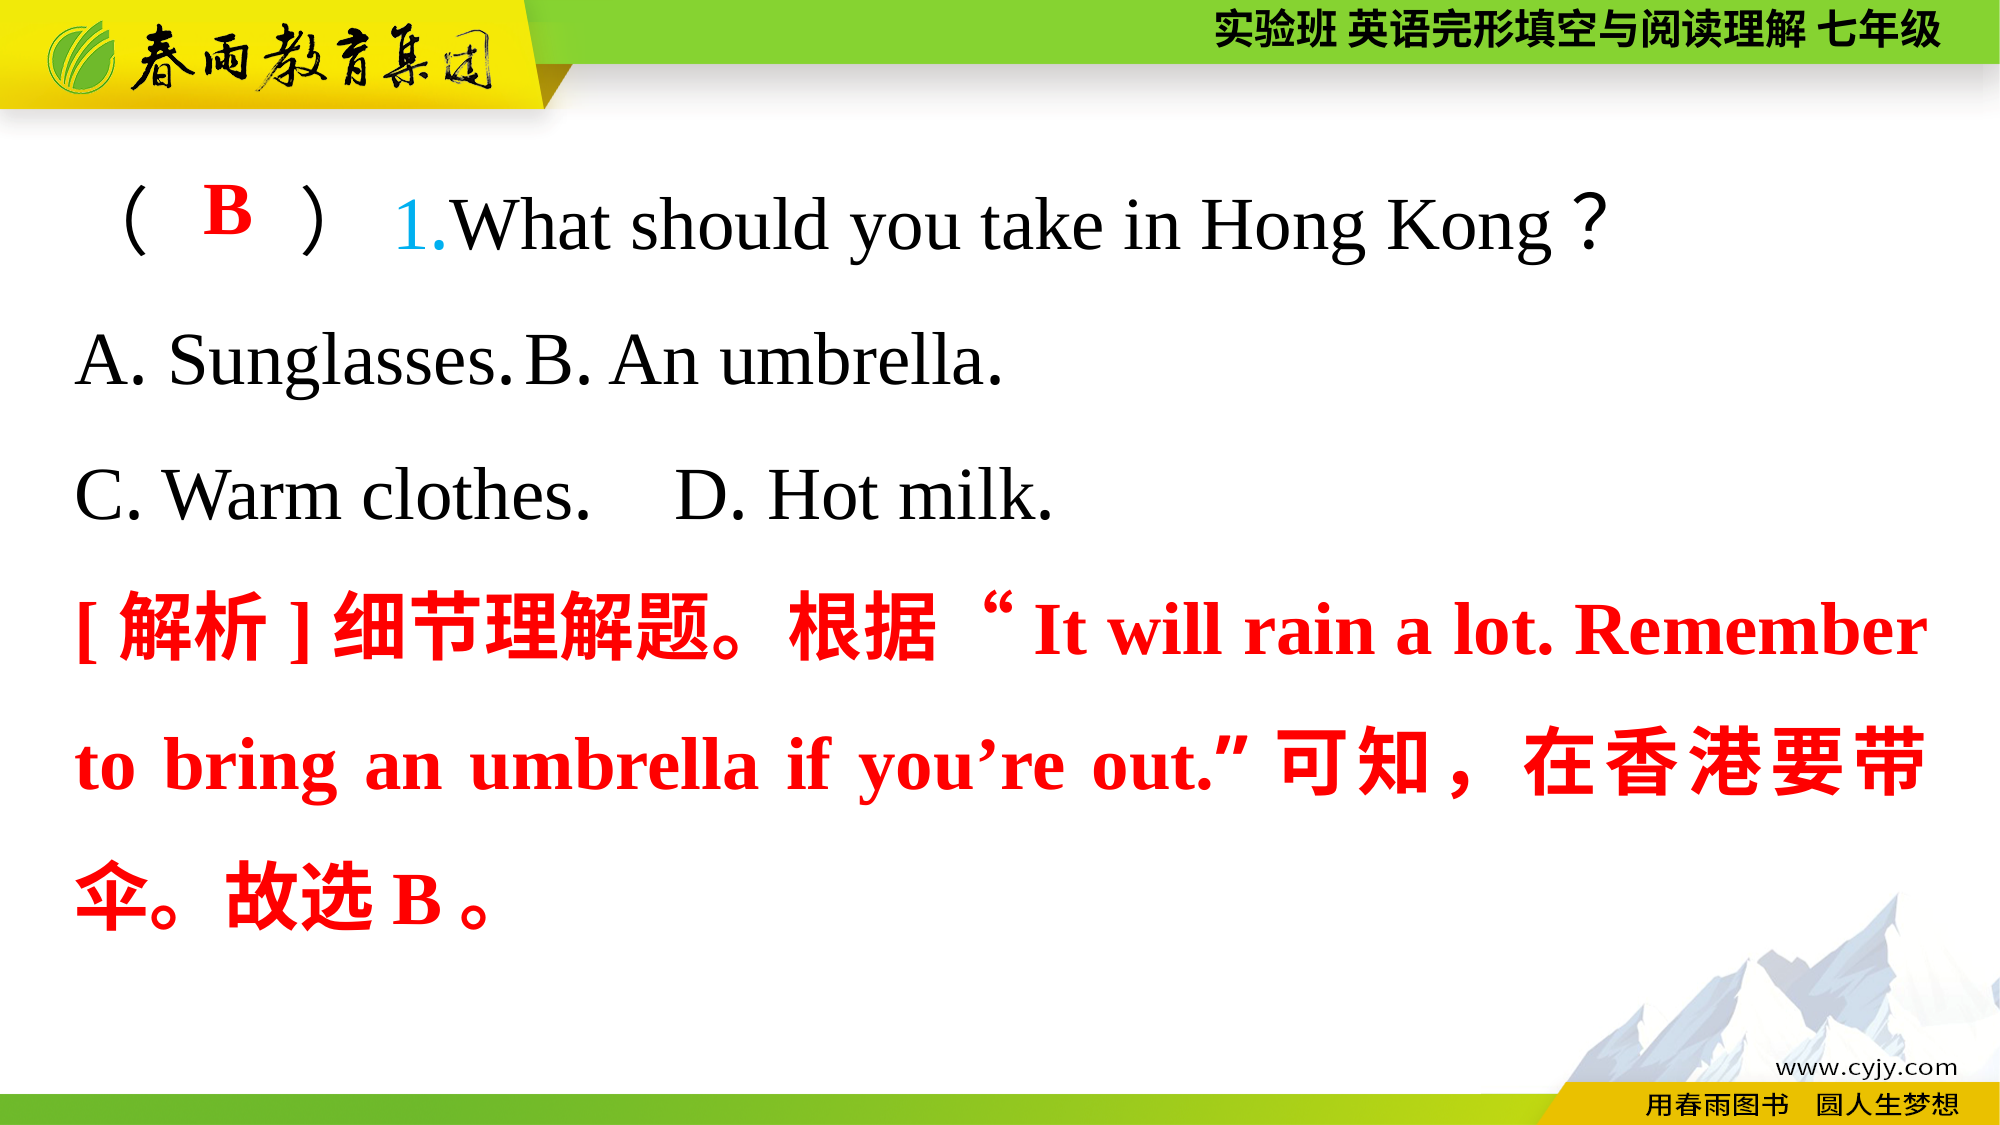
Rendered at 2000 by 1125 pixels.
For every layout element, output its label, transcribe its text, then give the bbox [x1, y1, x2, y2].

==

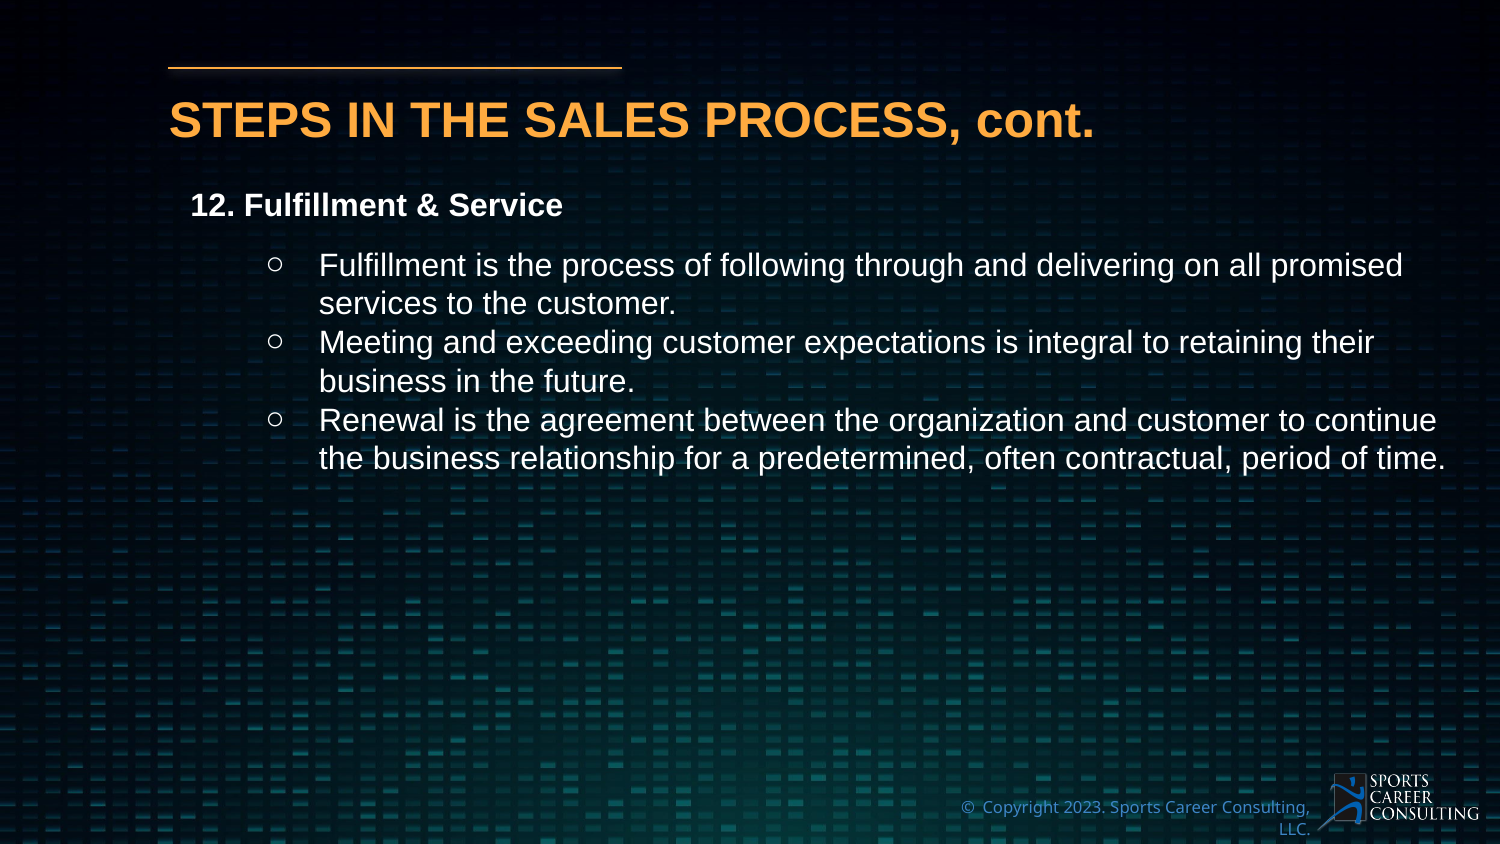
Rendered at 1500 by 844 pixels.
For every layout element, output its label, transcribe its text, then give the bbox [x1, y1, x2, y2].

...

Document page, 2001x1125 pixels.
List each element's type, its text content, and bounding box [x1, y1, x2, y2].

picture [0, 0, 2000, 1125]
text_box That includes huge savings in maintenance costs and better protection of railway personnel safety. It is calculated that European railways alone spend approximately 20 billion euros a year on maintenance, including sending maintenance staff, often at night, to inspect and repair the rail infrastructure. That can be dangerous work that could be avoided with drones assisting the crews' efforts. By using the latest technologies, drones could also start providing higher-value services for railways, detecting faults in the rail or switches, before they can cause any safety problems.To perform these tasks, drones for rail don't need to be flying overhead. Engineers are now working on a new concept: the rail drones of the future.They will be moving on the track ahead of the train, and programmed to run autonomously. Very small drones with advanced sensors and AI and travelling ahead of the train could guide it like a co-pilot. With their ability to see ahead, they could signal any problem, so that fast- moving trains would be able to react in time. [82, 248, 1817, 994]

What the exercise asks:
Scan the material above for the string "pixels" and return the lines that hold it.

Task response:
Rendered at 2000 by 1125 pixels.
Rendered at 1500 by 844 pixels.
Document page, 2001x1125 pixels.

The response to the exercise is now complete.